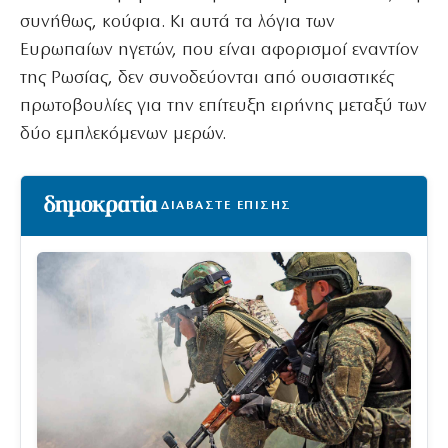
συνήθως, κούφια. Κι αυτά τα λόγια των
Ευρωπαίων ηγετών, που είναι αφορισμοί εναντίον
της Ρωσίας, δεν συνοδεύονται από ουσιαστικές
πρωτοβουλίες για την επίτευξη ειρήνης μεταξύ των
δύο εμπλεκόμενων μερών.
ΔΙΑΒΑΣΤΕ ΕΠΙΣΗΣ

_ _ _ _ _

§ **What to produce**: Would you please repeat each record exactly? Leave the pictures out.

§ **Answer to this exercise**:
συνήθως, κούφια. Κι αυτά τα λόγια των
Ευρωπαίων ηγετών, που είναι αφορισμοί εναντίον
της Ρωσίας, δεν συνοδεύονται από ουσιαστικές
πρωτοβουλίες για την επίτευξη ειρήνης μεταξύ των
δύο εμπλεκόμενων μερών.
ΔΙΑΒΑΣΤΕ ΕΠΙΣΗΣ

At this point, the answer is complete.